The two sides agreed to set up “working-level” negotiating teams to finalize the date and time for a summit, as well as set the stage for a successful summit meeting, he said.

“Most importantly both the leaders believe there is real progress that can be made, substantive progress that can be made at the next summit, and so we are going to get it at a time that works for each of the two leaders and at a place that works for both of them,” Pompeo told reporters in South Korea, where he flew after his visit to Pyongyang. 

“We really hope we can deliver some good outcomes from that when the summit takes place,” he added. “But we do think, right, that this is a place where ultimately some of these big difficult issues have to be resolved by the nation’s most senior leaders and hope to have those presented in a way that the two leaders can resolve them when they get together.”

The secretary of state’s previous trip to North Korea, in July, did not go so well. He came away from it saying the two sides had made progress, only for North Korea to denounce him for making “gangster-like” demands and raising “cancerous” issues. On that occasion, he did not meet with Kim.


North Korean leader Kim Jong Un and Secretary of State Mike Pompeo walk together before their meeting in Pyongyang on Sunday. (Korean Central News Agency/AP)

But this time, the North Korean reaction to the talks was much more positive. Korean Central News Agency (KCNA) reported that Kim had “warmly welcomed” Pompeo in Pyongyang and “spoke highly of him.”

Kim said progress is being made implementing the decisions he reached with Trump in Singapore in June, according to KCNA, and expressed his gratitude to Trump, adding that an agreement had been reached to hold a second summit “as soon as possible.”

“The supreme leader expressed his will and conviction that a great progress would surely be made in solving the issues of utmost concern of the world and in attaining the goal set forth at the last talks with the projected second DPRK-U.S. summit talks as an occasion,” KCNA reported.

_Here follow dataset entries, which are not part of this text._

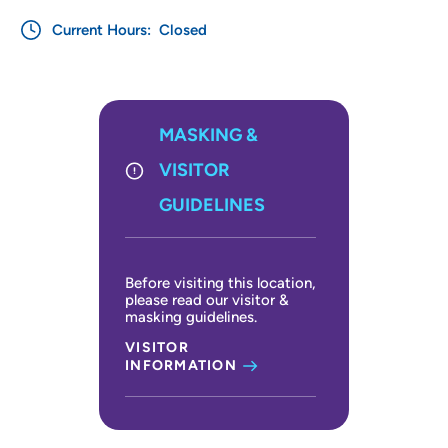
Current Hours:
Closed
MASKING &
VISITOR
GUIDELINES
Before visiting this location,
please read our visitor &
masking guidelines.
VISITOR
INFORMATION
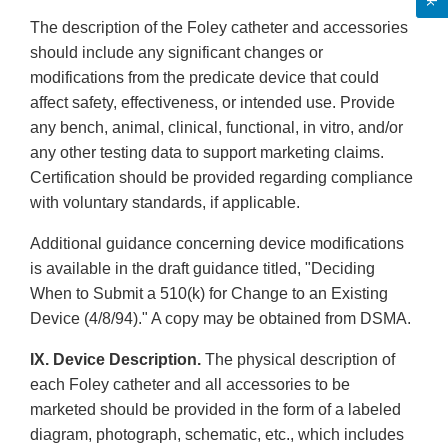
The description of the Foley catheter and accessories
should include any significant changes or
modifications from the predicate device that could
affect safety, effectiveness, or intended use. Provide
any bench, animal, clinical, functional, in vitro, and/or
any other testing data to support marketing claims.
Certification should be provided regarding compliance
with voluntary standards, if applicable.
Additional guidance concerning device modifications
is available in the draft guidance titled, "Deciding
When to Submit a 510(k) for Change to an Existing
Device (4/8/94)." A copy may be obtained from DSMA.
IX. Device Description.
The physical description of
each Foley catheter and all accessories to be
marketed should be provided in the form of a labeled
diagram, photograph, schematic, etc., which includes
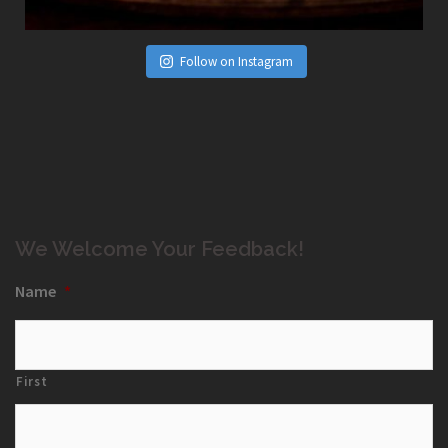
Follow on Instagram
We Welcome Your Feedback!
Name
*
First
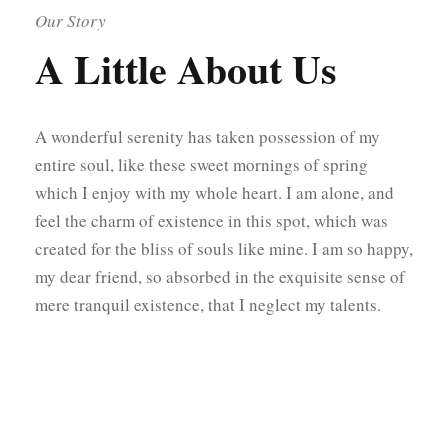
Our Story
A Little About Us
A wonderful serenity has taken possession of my
entire soul, like these sweet mornings of spring
which I enjoy with my whole heart. I am alone, and
feel the charm of existence in this spot, which was
created for the bliss of souls like mine. I am so happy,
my dear friend, so absorbed in the exquisite sense of
mere tranquil existence, that I neglect my talents.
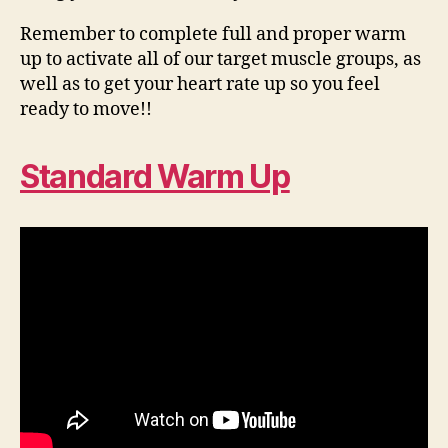
Remember to complete full and proper warm
up to activate all of our target muscle groups, as
well as to get your heart rate up so you feel
ready to move!!
Standard Warm Up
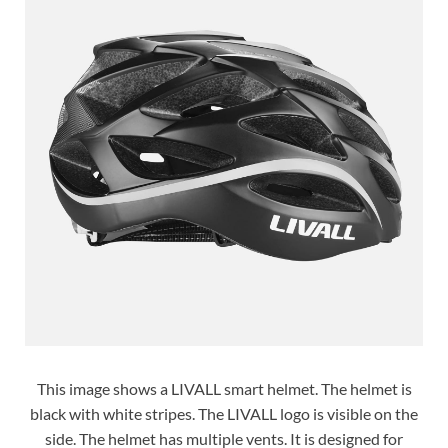
This image shows a LIVALL smart helmet. The helmet is
black with white stripes. The LIVALL logo is visible on the
side. The helmet has multiple vents. It is designed for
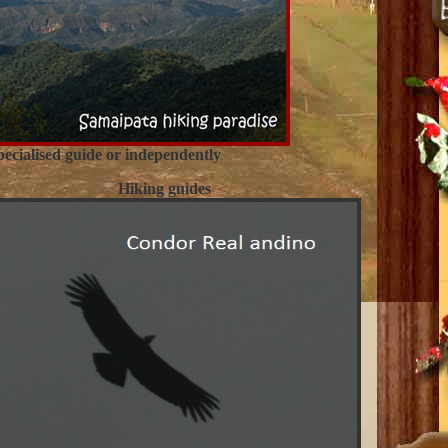
ecialised guide or independently
Hiking guides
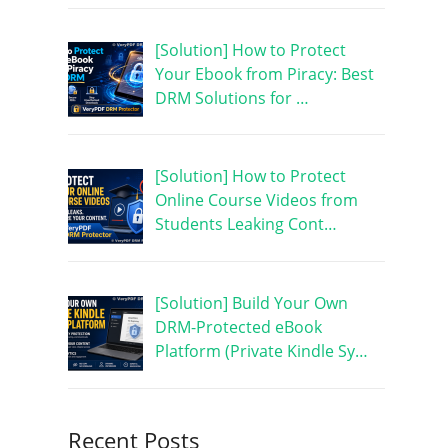
[Solution] How to Protect
Your Ebook from Piracy: Best
DRM Solutions for …
[Solution] How to Protect
Online Course Videos from
Students Leaking Cont…
[Solution] Build Your Own
DRM-Protected eBook
Platform (Private Kindle Sy…
Recent Posts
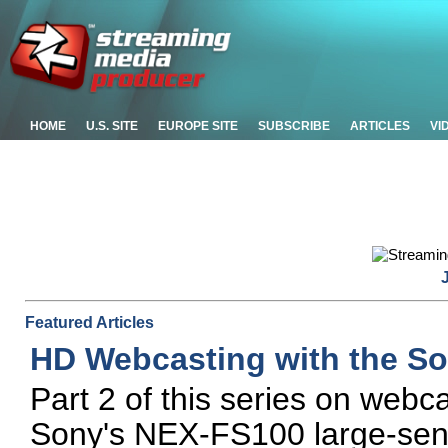
HOME
U.S. SITE
EUROPE SITE
SUBSCRIBE
ARTICLES
VI
Featured Articles
HD Webcasting with the S
Part 2 of this series on webc
Sony's NEX-FS100 large-se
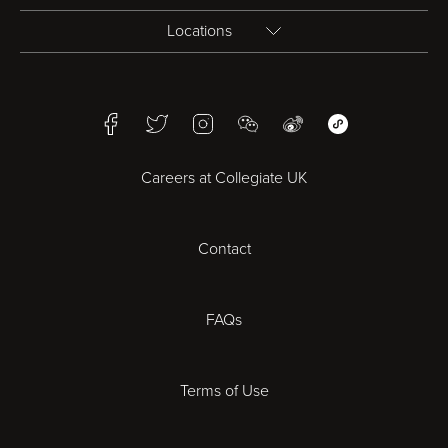
Locations
Birmingham
Facebook
Twitter
Instagram
WeChat
Weibo
WeChat Mini Pr
Bristol
Careers at Collegiate UK
Cardiff
Contact
Cheltenham
Chester
FAQs
Derby
Terms of Use
Essex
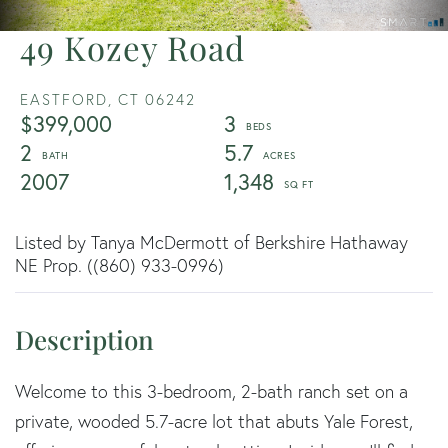
49 Kozey Road
EASTFORD,
CT
06242
$399,000
3
2
5.7
2007
1,348
Listed by Tanya McDermott of Berkshire Hathaway
NE Prop. ((860) 933-0996)
Welcome to this 3-bedroom, 2-bath ranch set on a
private, wooded 5.7-acre lot that abuts Yale Forest,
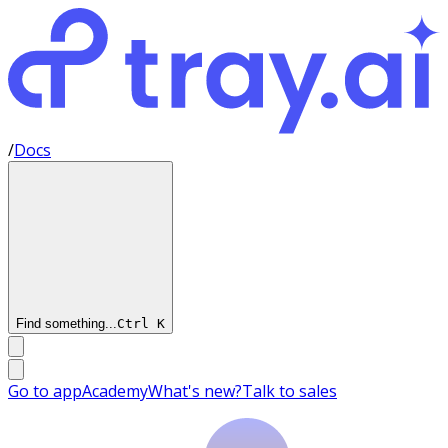
/
Docs
Find something...
Ctrl
K
Go to app
Academy
What's new?
Talk to sales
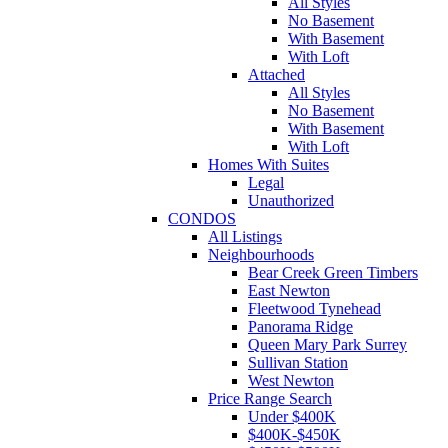
All Styles
No Basement
With Basement
With Loft
Attached
All Styles
No Basement
With Basement
With Loft
Homes With Suites
Legal
Unauthorized
CONDOS
All Listings
Neighbourhoods
Bear Creek Green Timbers
East Newton
Fleetwood Tynehead
Panorama Ridge
Queen Mary Park Surrey
Sullivan Station
West Newton
Price Range Search
Under $400K
$400K-$450K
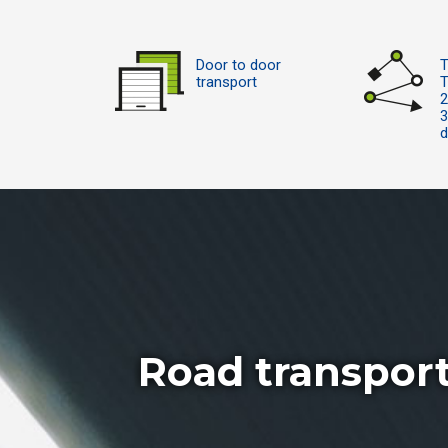
Door to door
T
transport
T
2
d
Road transpor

North Korea’s official name is the Democratic People’s Republic of Korea, or DPRK.

“Kim Jong Un expressed satisfaction over the productive and wonderful talks with Mike Pompeo at which mutual stands were fully understood and opinions exchanged,” KCNA said. 

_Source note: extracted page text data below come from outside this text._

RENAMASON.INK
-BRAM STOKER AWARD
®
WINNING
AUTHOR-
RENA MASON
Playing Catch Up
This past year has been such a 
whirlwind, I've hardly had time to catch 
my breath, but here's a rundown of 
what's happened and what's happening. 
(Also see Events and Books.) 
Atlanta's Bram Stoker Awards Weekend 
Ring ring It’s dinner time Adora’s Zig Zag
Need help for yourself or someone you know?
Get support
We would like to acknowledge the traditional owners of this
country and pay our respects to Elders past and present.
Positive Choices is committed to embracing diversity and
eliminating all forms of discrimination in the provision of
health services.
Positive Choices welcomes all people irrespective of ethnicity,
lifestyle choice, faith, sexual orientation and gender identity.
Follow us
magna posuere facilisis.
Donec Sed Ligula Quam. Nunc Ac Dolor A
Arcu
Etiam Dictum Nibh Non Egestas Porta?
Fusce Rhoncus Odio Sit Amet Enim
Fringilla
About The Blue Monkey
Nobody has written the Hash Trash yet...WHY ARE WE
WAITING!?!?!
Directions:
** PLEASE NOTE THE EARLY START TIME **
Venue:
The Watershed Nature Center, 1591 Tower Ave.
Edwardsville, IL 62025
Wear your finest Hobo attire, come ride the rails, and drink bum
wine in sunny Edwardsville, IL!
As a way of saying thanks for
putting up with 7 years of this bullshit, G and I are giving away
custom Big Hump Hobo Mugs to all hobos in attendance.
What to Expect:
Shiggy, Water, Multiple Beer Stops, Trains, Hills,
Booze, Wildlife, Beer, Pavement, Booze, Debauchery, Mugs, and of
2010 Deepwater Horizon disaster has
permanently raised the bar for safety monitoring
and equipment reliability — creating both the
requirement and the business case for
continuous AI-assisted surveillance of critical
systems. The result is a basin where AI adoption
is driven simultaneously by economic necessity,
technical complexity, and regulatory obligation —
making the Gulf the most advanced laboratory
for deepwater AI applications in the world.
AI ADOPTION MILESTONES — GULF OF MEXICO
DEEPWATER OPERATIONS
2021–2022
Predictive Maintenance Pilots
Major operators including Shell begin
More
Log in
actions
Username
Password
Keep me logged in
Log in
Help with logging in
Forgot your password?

Kim also expressed the belief that — “based on the deep confidence between the top leaders of the two countries” — dialogue and negotiations would continue to develop favorably and a “good program” for a second summit would be developed.

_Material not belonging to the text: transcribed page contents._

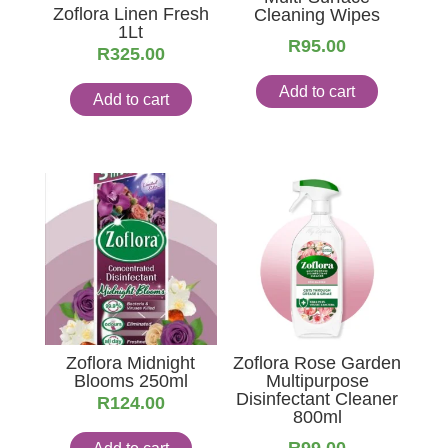
Zoflora Linen Fresh
Cleaning Wipes
1Lt
R
95.00
R
325.00
Add to cart
Add to cart
Zoflora Midnight
Zoflora Rose Garden
Blooms 250ml
Multipurpose
Disinfectant Cleaner
R
124.00
800ml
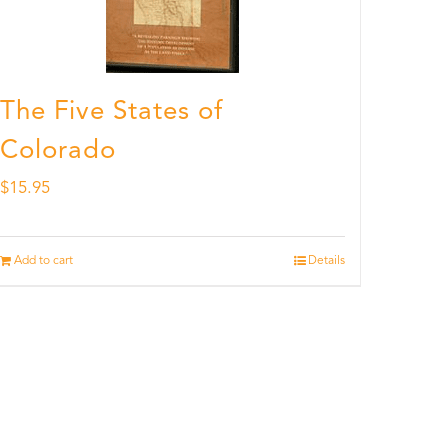
The Five States of
Colorado
$
15.95
Add to cart
Details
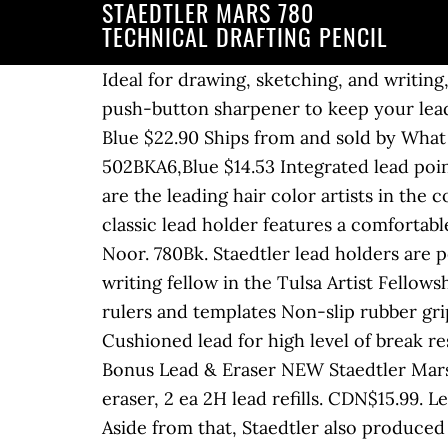
STAEDTLER MARS 780
TECHNICAL DRAFTING PENCIL
Ideal for drawing, sketching, and writin
push-button sharpener to keep your lead
Blue $22.90 Ships from and sold by What
502BKA6,Blue $14.53 Integrated lead point
are the leading hair color artists in the 
classic lead holder features a comfortab
Noor. 780Bk. Staedtler lead holders are p
writing fellow in the Tulsa Artist Fellows
rulers and templates Non-slip rubber gri
Cushioned lead for high level of break 
Bonus Lead & Eraser NEW Staedtler Mars 
eraser, 2 ea 2H lead refills. CDN$15.99. 
Aside from that, Staedtler also produce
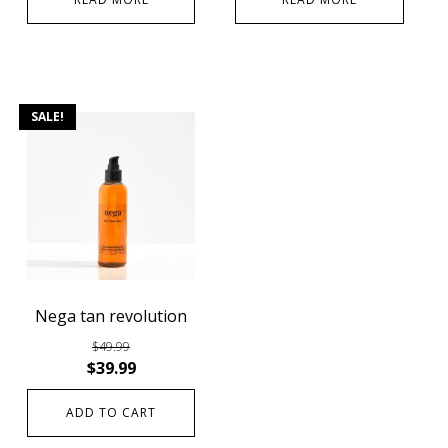
SALE!
Nega tan revolution
$
49.99
$
39.99
ADD TO CART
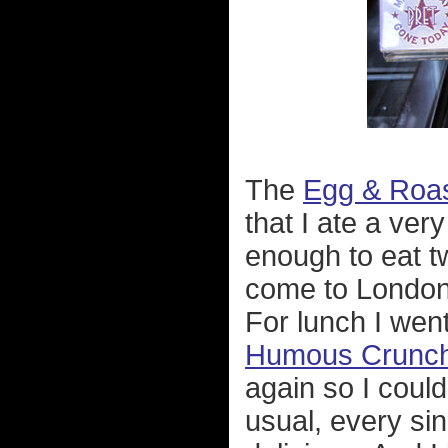
The
Egg & Roa
that I ate a very
enough to eat tw
come to London
For lunch I wen
Humous Crunch
again so I coul
usual, every sin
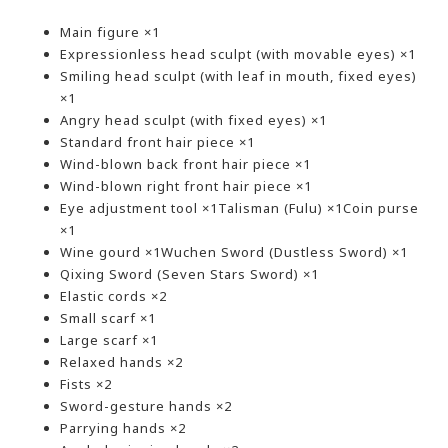
Main figure ×1
Expressionless head sculpt (with movable eyes) ×1
Smiling head sculpt (with leaf in mouth, fixed eyes)
×1
Angry head sculpt (with fixed eyes) ×1
Standard front hair piece ×1
Wind-blown back front hair piece ×1
Wind-blown right front hair piece ×1
Eye adjustment tool ×1Talisman (Fulu) ×1Coin purse
×1
Wine gourd ×1Wuchen Sword (Dustless Sword) ×1
Qixing Sword (Seven Stars Sword) ×1
Elastic cords ×2
Small scarf ×1
Large scarf ×1
Relaxed hands ×2
Fists ×2
Sword-gesture hands ×2
Parrying hands ×2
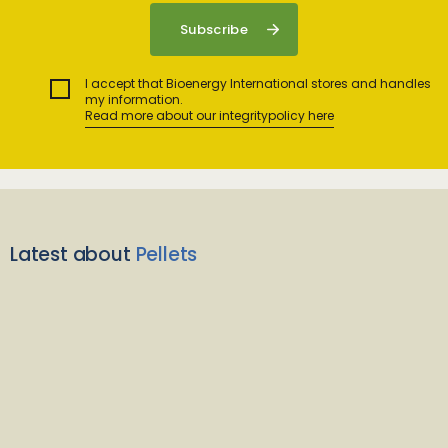
I accept that Bioenergy International stores and handles
my information.
Read more about our integritypolicy here
Latest about
Pellets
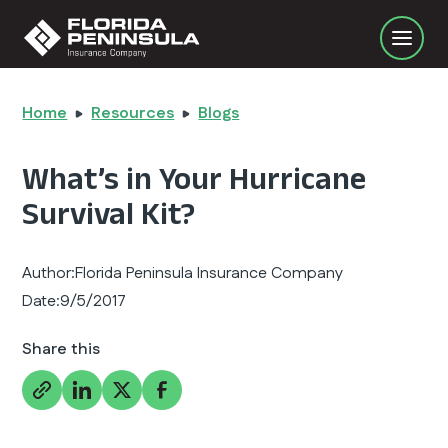
Home
Resources
Blogs
What’s in Your Hurricane
Survival Kit?
Author:
Florida Peninsula Insurance Company
Date:
9/5/2017
Share this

During Pompeo’s meeting in Pyongyang, Kim also invited inspectors to visit the Punggye-ri nuclear test site to “confirm that it has been irreversibly dismantled,” the State Department said. 

Pompeo said this could happen “as soon as we get it logistically worked out,” adding: “Chairman Kim said he’s ready to allow them to come in.”

The secretary of state also confirmed that inspectors would be invited to a separate missile test site at Tongchang-ri, but declined to comment on which organization might be allowed in to either site. 

Kim made a commitment to allow inspectors into both sites when he met South Korean President Moon Jae-in last month, but experts said it was important to have him explicitly reiterate that promise to Pompeo.

After that inter-Korean summit, Kim also said he was prepared to permanently dismantle his country’s main nuclear site at Yongbyon, but only if the United States took “corresponding steps” to build trust.

Pompeo declined to comment on the status of talks over Yongbyon or the details of negotiations generally, saying “we’re not going to talk about where we are in these negotiations, except for things we have agreed to release with the North Koreans.”